4. FIRST QUARTER

113K 11.8K 1.5K
                                    

Kegaduhan pagi hari ini disponsori oleh kelas Albi yang memang cukup mengundang siswa dari kelas lain untuk berbondong-bondong datang ke sana. Aku baru saja datang, dan melihat koridor di depan kelas Albi begitu ramai. Kelasku dan Albi hanya berjeda tiga kelas, jadi aku bisa melihat jelas bagaimana ramainya keadaan di sana.

Ribka tiba-tiba saja muncul, kehadirannya tak kuduga datang dari arah kerumuhan itu. Sepertinya dia habis melihat. Saat kusadari Ribka akan menghampiriku, aku segera membelokkan badan menuju ke kelas tetapi dia lebih cekatan untuk menahan lenganku.

"Eh-eh, Lun tunggu dulu!"

Aku mencoba melepaskan. "Apa lagi, sih, Rib?"

"Ish, juteknya dikurang-kurangin dong. Emang kamu nggak penasaran sama yang lagi heboh?"

Sebenarnya, iya.

"Enggak," jawabku datar, mencoba untuk masuk lagi tapi Ribka masih menahan lenganku.

"Albi dikerjain tauk."

Aku terdiam sejenak, seharusnya aku sudah bisa menebak. Tapi, aku tetap mengerutkan kening, reaksi spontan dari rasa penasaranku tentang detail eksekusinya. "Di kerjain gimana?"

"Ada yang masukin cumi-cumi ke lacinya, terus baut-baut yang ada di kursinya dibuat kendor gitu deh. Jadi, pas Albi duduk sempet jatuh. Lucu tapi kasian." Ribka tampak membayangkan, aku yakin ia tidak melihat kejadian itu, dia hanya mendengar cerita dari beberapa saksi mata.

Oh, jadi ini yang dilakukan Ara semalam.

Aku tak banyak bereaksi. "Yaudah, sih. Nggak penting juga," ucapku sembari melangkah lagi menuju kelas.

Tetapi, sialnya Ribka masih menahan lenganku. Aku baru berbalik, berniat untuk protes ketika tiba-tiba saja mataku tak sengaja menangkap mata hitam gelap milik Albi. Dia awalnya sedang ingin berjalan melewatiku tapi entah mengapa ia berhenti. Aku bisa melihat jelas napas Albi naik turun, dia tampak begitu kacau, marah, kesal dan saat kami bertemu pandang, bibirnya seperti ingin mencoba mengatakan sesuatu, rahangnya mengereas, tapi pada akhirnya ia mengalihkan pandangan lebih dulu. Lalu, kemudian melanjutkan langkahnya.

Aku mengerutkan kening samar, heran sekaligus bingung. Kenapa tatapannya seperti itu? Seperti ada yang begitu ia ingin ucapkan padaku, seperti ada yang ingin ia lampiaskan. Tapi apa?

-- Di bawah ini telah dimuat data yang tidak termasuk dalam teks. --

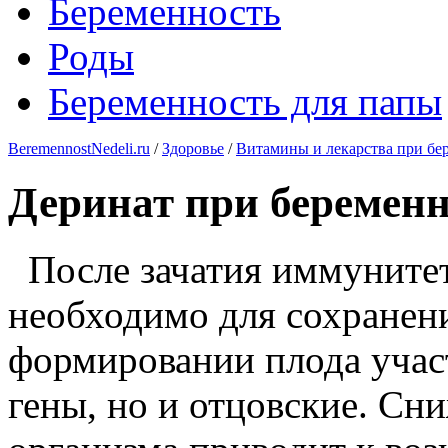
Беременность
Роды
Беременность для папы
BeremennostNedeli.ru
/
Здоровье
/
Витамины и лекарства при бе
Деринат при беременн
После зачатия иммуните
необходимо для сохранени
формировании плода учас
гены, но и отцовские. Сн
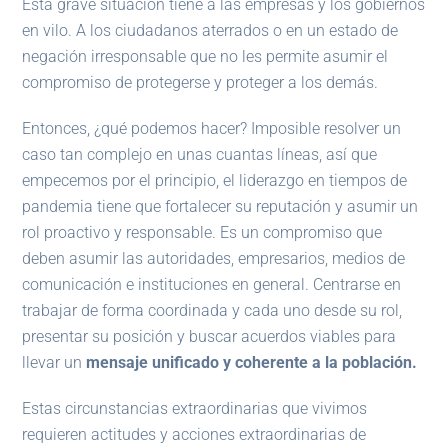
Esta grave situación tiene a las empresas y los gobiernos
en vilo. A los ciudadanos aterrados o en un estado de
negación irresponsable que no les permite asumir el
compromiso de protegerse y proteger a los demás.
Entonces, ¿qué podemos hacer? Imposible resolver un
caso tan complejo en unas cuantas líneas, así que
empecemos por el principio, el liderazgo en tiempos de
pandemia tiene que fortalecer su reputación y asumir un
rol proactivo y responsable. Es un compromiso que
deben asumir las autoridades, empresarios, medios de
comunicación e instituciones en general. Centrarse en
trabajar de forma coordinada y cada uno desde su rol,
presentar su posición y buscar acuerdos viables para
llevar un
mensaje unificado y coherente a la población.
Estas circunstancias extraordinarias que vivimos
requieren actitudes y acciones extraordinarias de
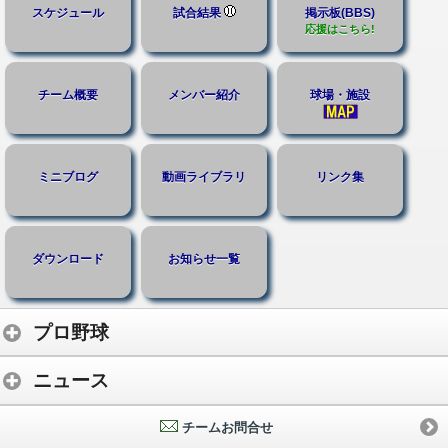
スケジュール
試合結果
掲示板(BBS)
応援はこちら!
チーム概要
メンバー紹介
球場・施設
ミニブログ
動画ライブラリ
リンク集
ダウンロード
お知らせ一覧
プロ野球
ニュース
チームお問合せ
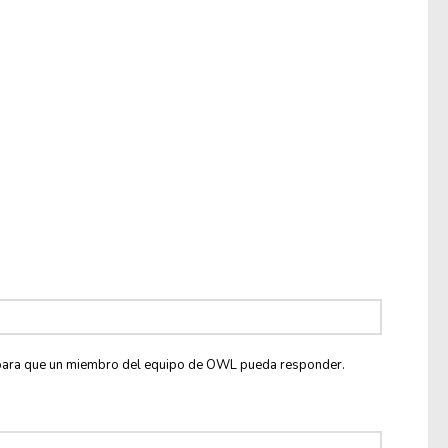
co para que un miembro del equipo de OWL pueda responder.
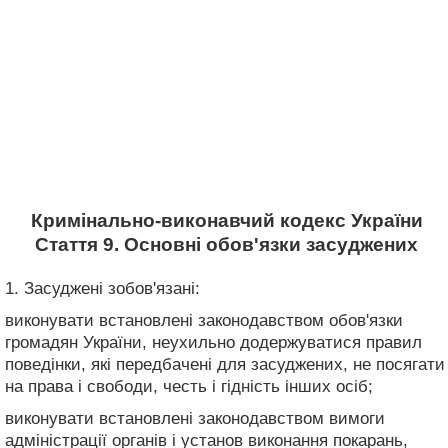
Кримінально-виконавчий кодекс України
Стаття 9. Основні обов'язки засуджених
1. Засуджені зобов'язані:
виконувати встановлені законодавством обов'язки
громадян України, неухильно додержуватися правил
поведінки, які передбачені для засуджених, не посягати
на права і свободи, честь і гідність інших осіб;
виконувати встановлені законодавством вимоги
адміністрації органів і установ виконання покарань,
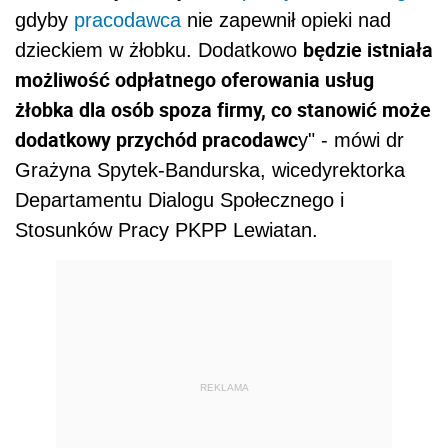
gdyby
pracodawca
nie zapewnił opieki nad
będzie istniała
dzieckiem w żłobku. Dodatkowo
możliwość odpłatnego oferowania usług
żłobka dla osób spoza firmy, co stanowić może
dodatkowy przychód pracodawc
y" - mówi dr
Grażyna Spytek-Bandurska, wicedyrektorka
Departamentu Dialogu Społecznego i
Stosunków Pracy PKPP Lewiatan.
REKLAMA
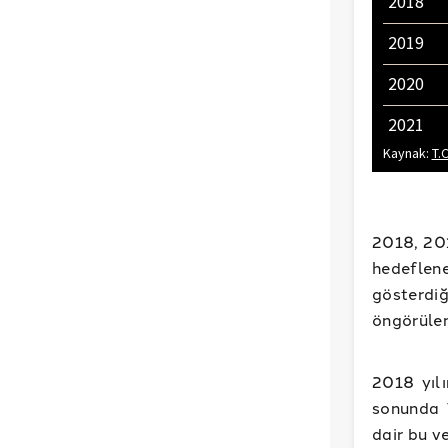
2018, 201
hedeflen
gösterdi
öngörülen
2018 yılı
sonunda 
dair bu v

"Lun," Ribka sedikit menyenggolku, suaranya terdengar seperti bisikan.

Aku menoleh. "Apa?"

"Fix. Dia masih ada rasa ke kamu."

Dan, entah mengapa hatiku kecilku seperti membenarkan kalimat itu.

Tidak mungkin!

*****

Aku bukanlah murid yang terlampau pintar, tapi aku beruntung karena selalu masuk peringkat 5 besar, jadi aku bisa mendapat kesempatan untuk ikut seleksi beasiswa yang memang sudah diadakan sejak kelas XI, karena sekolahku merupakan sekolah swasta, jadi mereka punya perencanaan sendiri untuk siswa-siswa yang berprestasi. Dan jika aku lolos, maka saat kelas XII nanti, aku akan dipindahkan ke kelas khusus untuk persiapan yang lebih matang.

Sekolahku bekerja sama dengan beberapa negara terbaik di Asia selama beberapa tahun terakhir. Suatu keuntungan bagi tahun angkatanku karena jumlah calon penerima sedikit diperbanyak, dan aku sangat menginginkan bisa kuliah di luar negeri. Lebih tepatnya, karena aku sangat ingin menginggalkan rumah.

Hanya ini satu-satunya jalan untuk pergi menjauh dari keadaan rumah yang sudah tak sehangat dulu lagi. Jadi, aku akan lebih keras pada diriku sendiri dalam hal akademik.